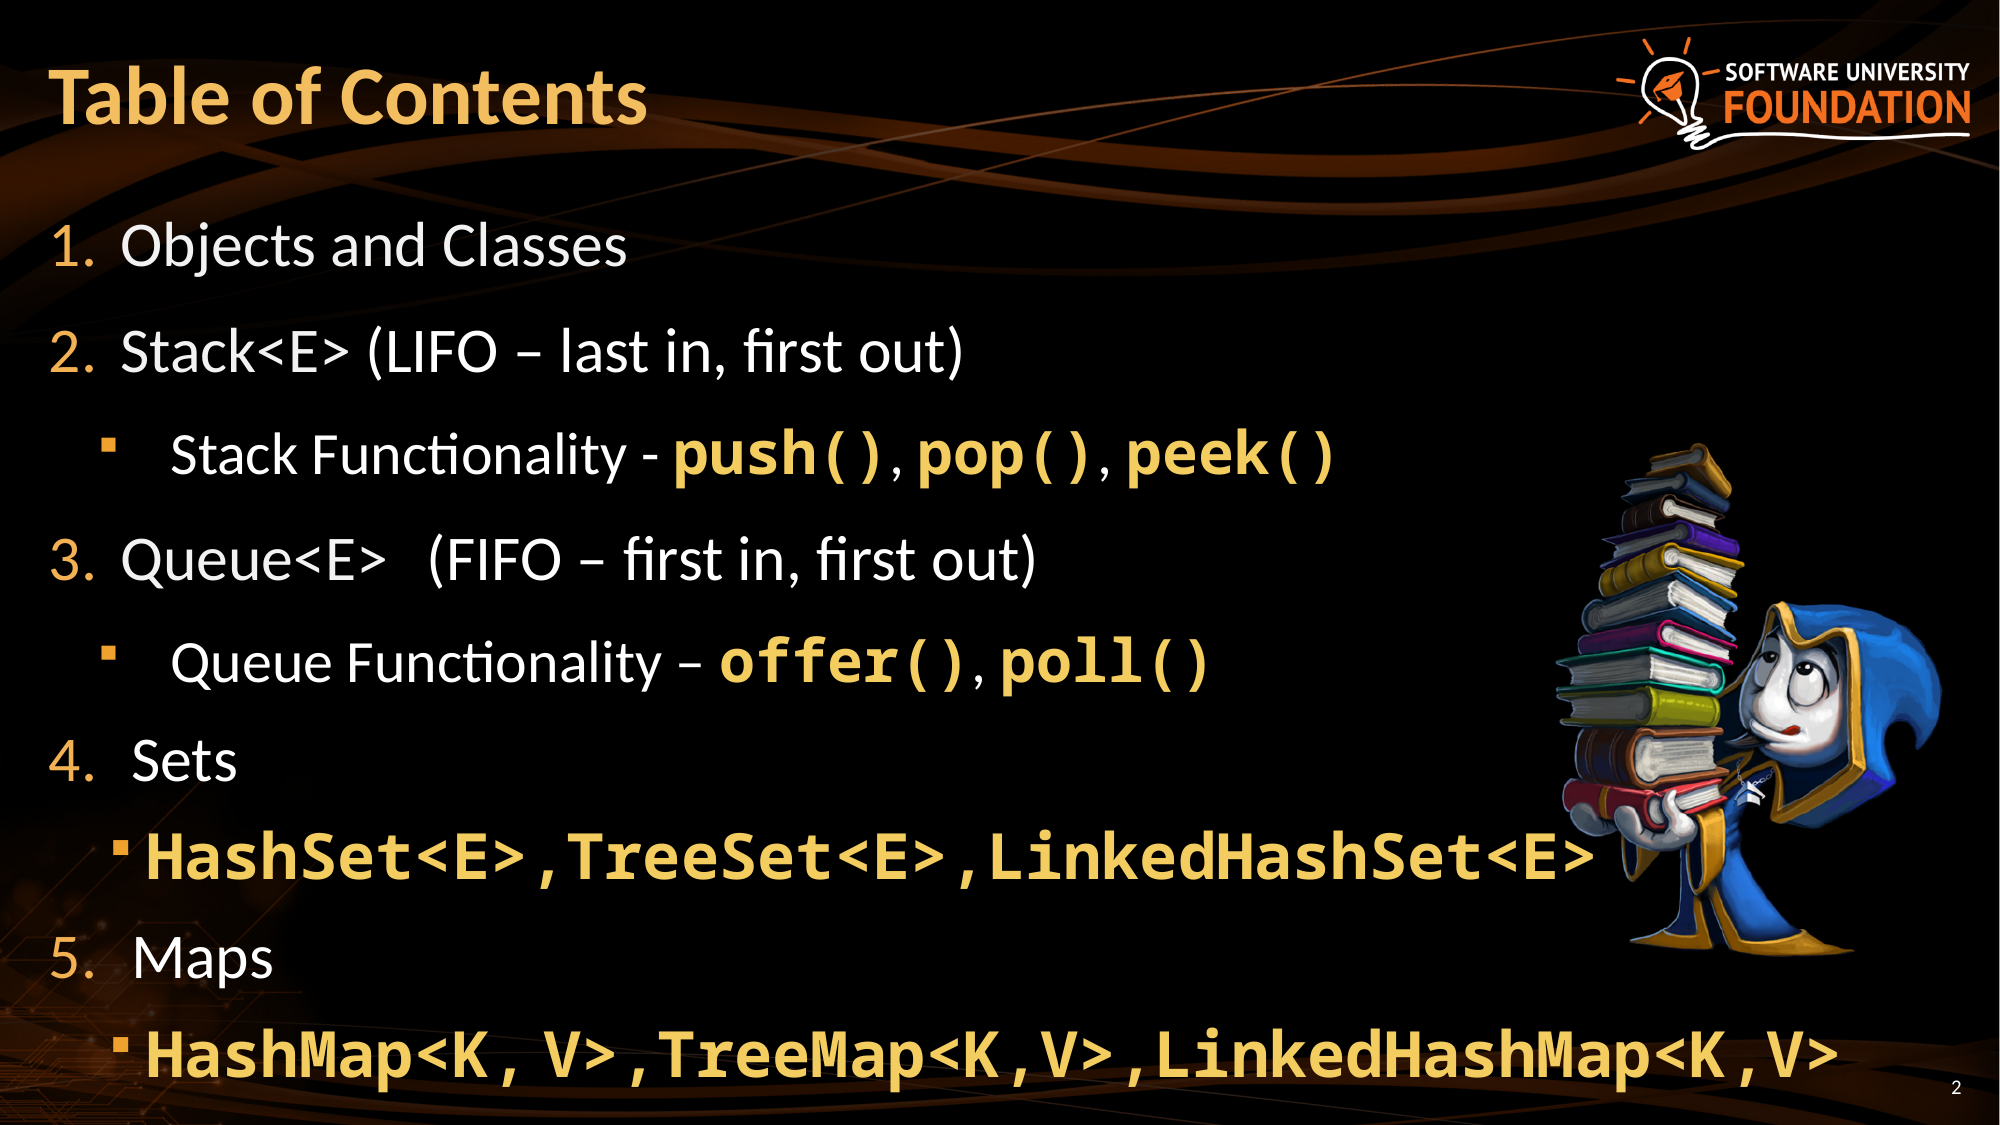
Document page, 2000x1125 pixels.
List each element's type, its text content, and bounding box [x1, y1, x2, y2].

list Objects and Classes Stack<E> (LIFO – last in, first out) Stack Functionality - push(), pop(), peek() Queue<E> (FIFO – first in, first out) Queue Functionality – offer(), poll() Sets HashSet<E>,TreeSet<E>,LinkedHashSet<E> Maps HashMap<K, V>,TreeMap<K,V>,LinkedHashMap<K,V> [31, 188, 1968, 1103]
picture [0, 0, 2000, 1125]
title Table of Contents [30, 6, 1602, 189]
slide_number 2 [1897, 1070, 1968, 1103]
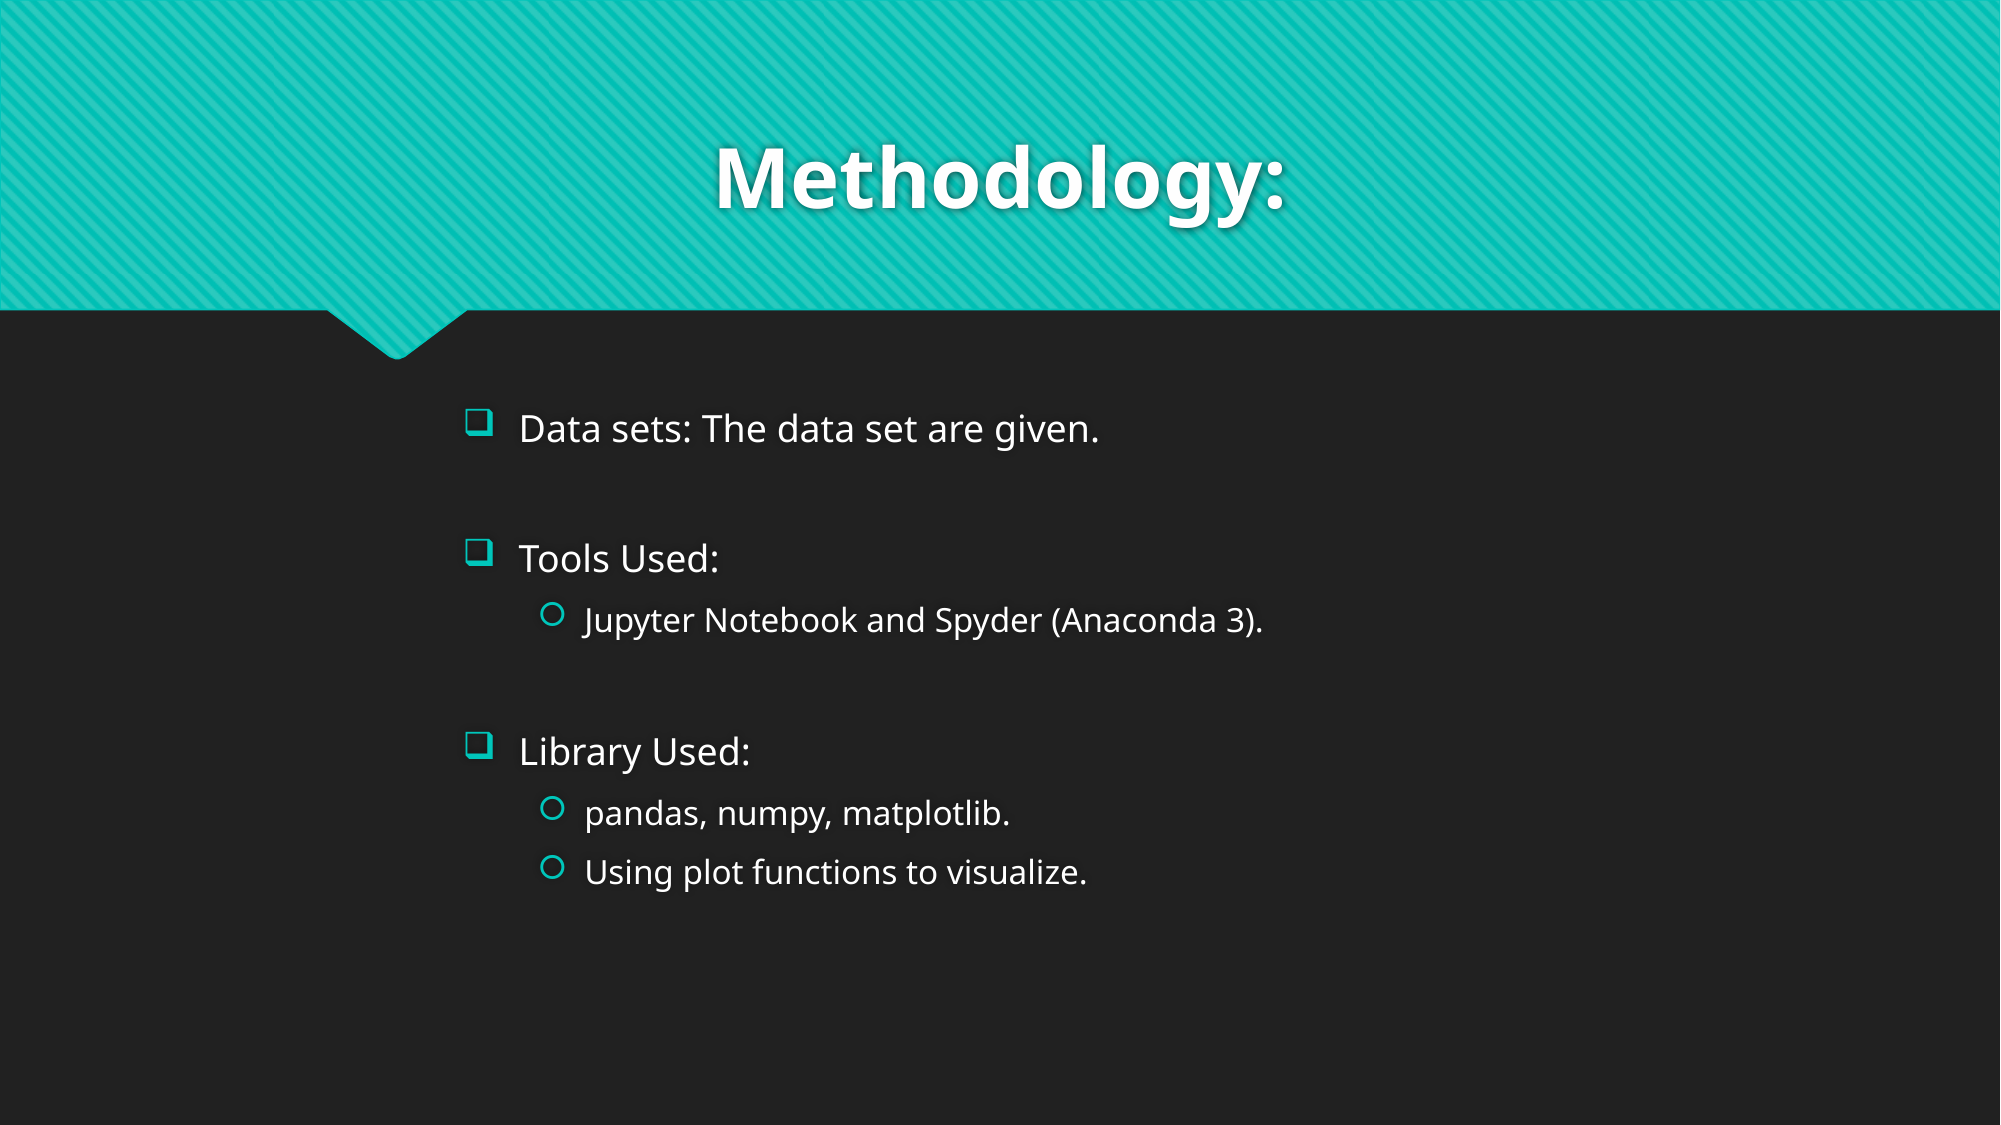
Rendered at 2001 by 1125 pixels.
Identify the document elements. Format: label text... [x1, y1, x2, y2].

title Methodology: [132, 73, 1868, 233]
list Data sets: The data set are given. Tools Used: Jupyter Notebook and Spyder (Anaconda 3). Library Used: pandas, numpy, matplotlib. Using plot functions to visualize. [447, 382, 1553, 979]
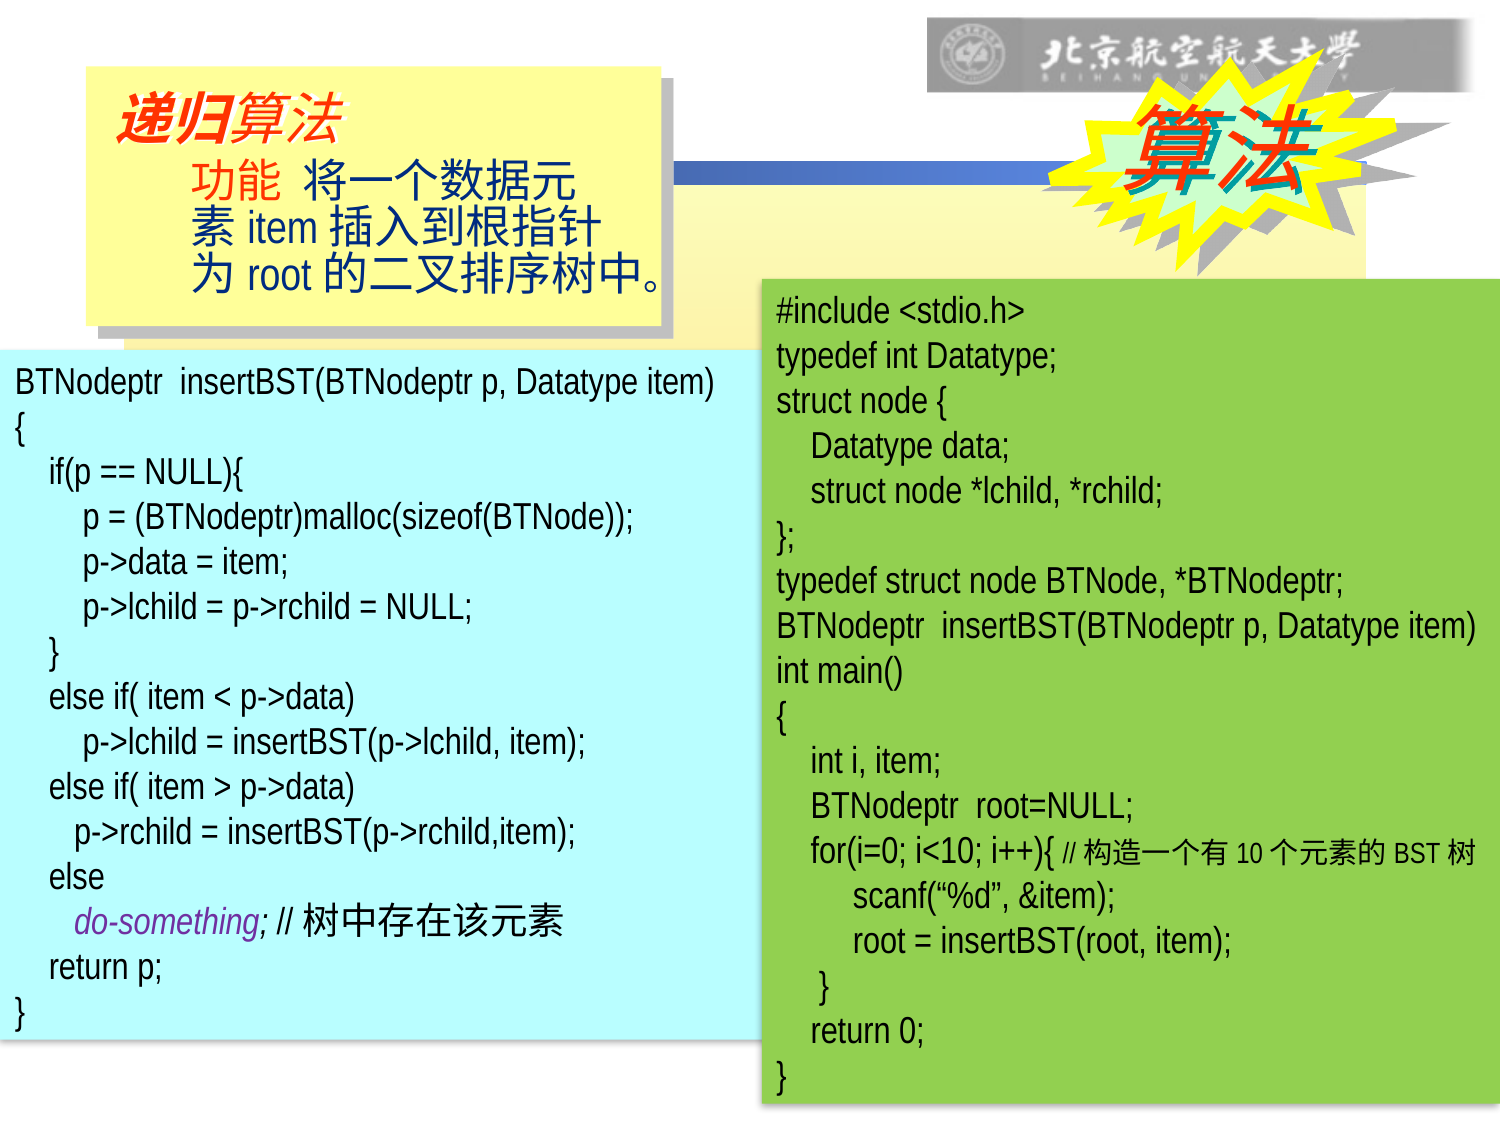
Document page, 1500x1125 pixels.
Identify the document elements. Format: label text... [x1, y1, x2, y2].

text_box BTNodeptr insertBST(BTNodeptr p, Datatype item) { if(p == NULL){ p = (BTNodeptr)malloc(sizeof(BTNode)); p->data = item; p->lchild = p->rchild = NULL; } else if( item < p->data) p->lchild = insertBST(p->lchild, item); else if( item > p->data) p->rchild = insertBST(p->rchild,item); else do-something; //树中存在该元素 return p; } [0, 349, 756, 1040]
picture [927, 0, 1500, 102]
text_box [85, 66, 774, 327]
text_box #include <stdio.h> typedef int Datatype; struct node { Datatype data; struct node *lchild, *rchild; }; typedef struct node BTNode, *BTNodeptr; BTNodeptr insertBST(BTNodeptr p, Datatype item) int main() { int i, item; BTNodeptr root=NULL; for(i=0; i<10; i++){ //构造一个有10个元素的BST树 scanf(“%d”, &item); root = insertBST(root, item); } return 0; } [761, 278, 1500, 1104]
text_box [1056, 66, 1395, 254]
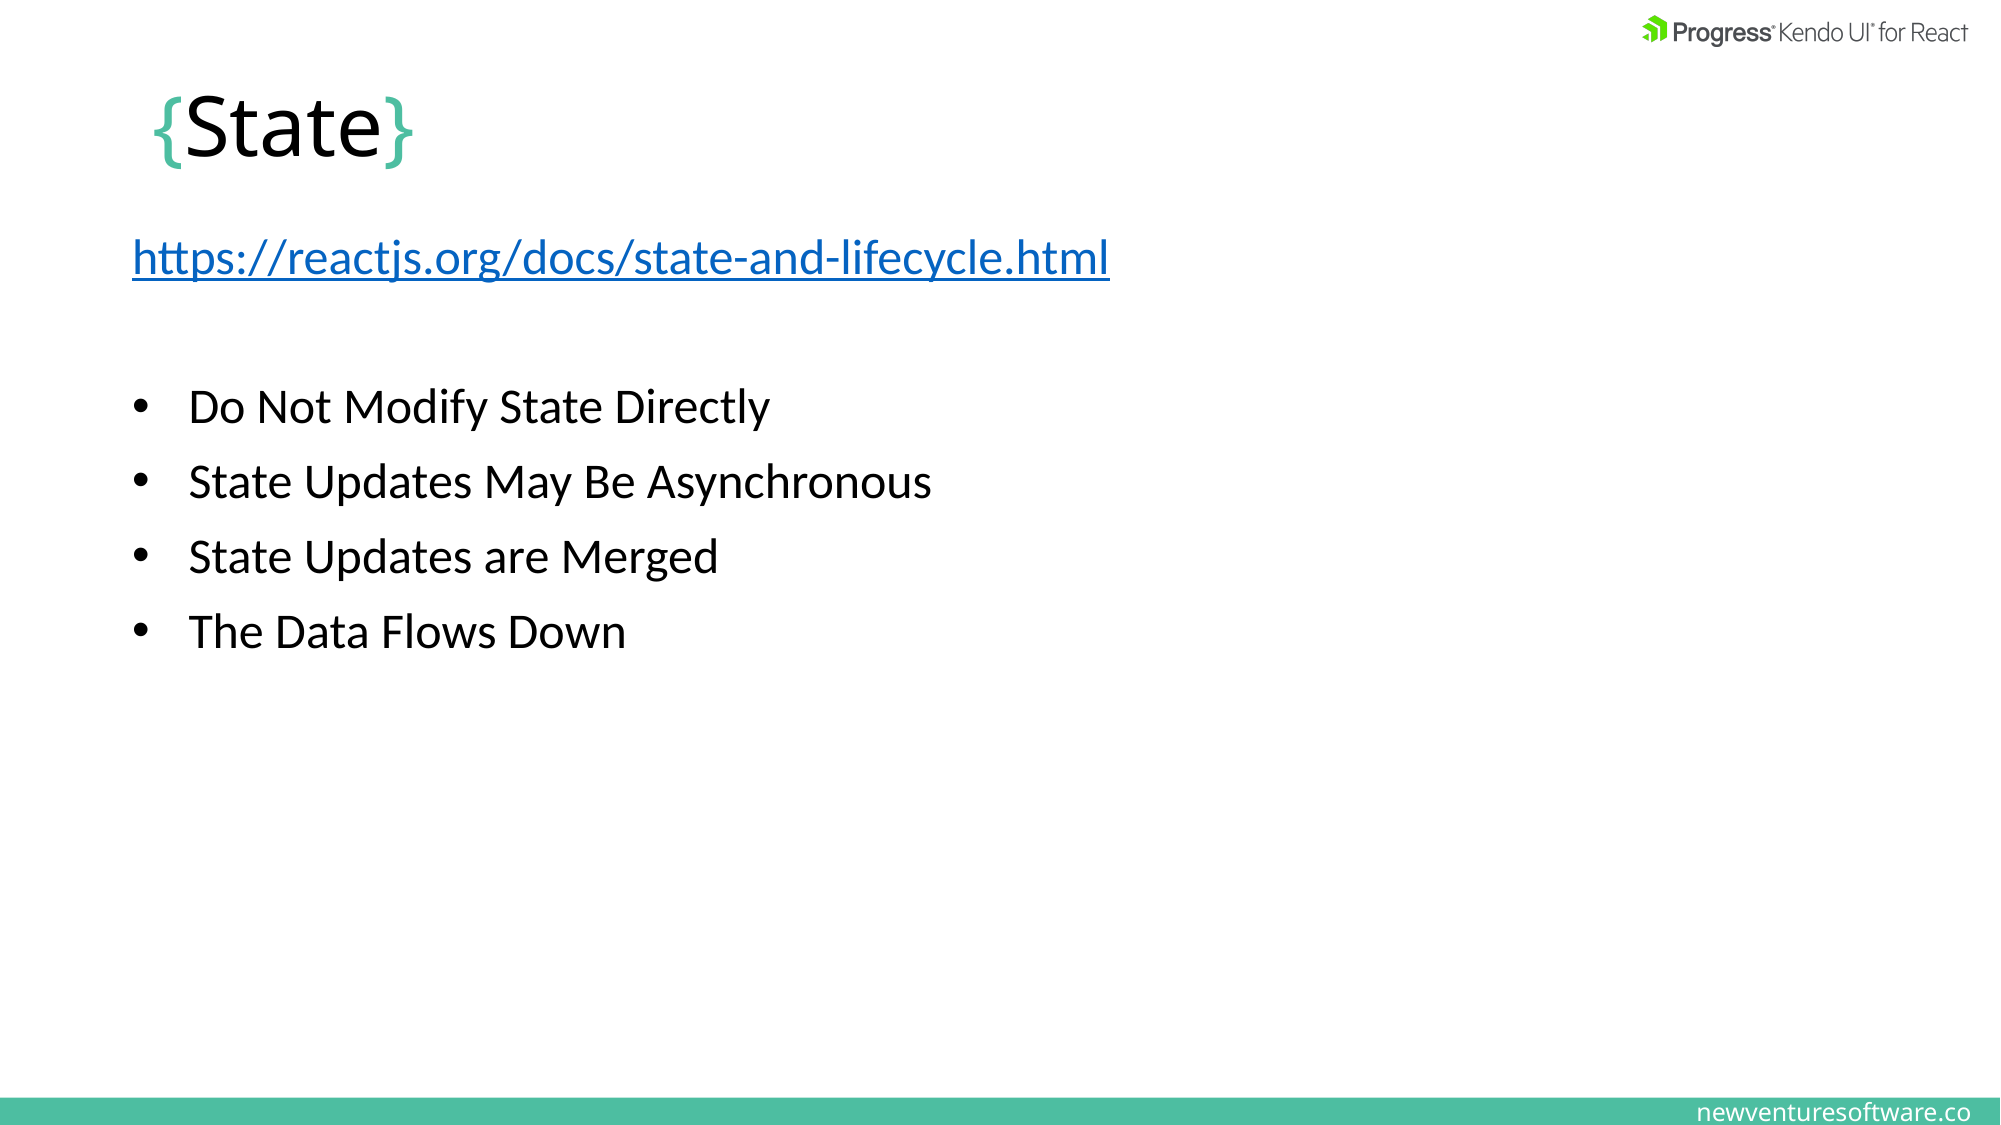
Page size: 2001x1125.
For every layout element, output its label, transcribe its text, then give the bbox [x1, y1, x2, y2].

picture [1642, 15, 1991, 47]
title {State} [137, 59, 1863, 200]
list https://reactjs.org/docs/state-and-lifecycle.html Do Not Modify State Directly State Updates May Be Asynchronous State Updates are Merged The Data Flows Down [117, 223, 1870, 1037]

-------

> **Assigned task**
Please filter the listing down to lines that include the word "pixels".

> **Solution to this task**
Document page, 2000x1125 pixels.
Rendered at 2001 by 1125 pixels.
Document page, 1500x1125 pixels.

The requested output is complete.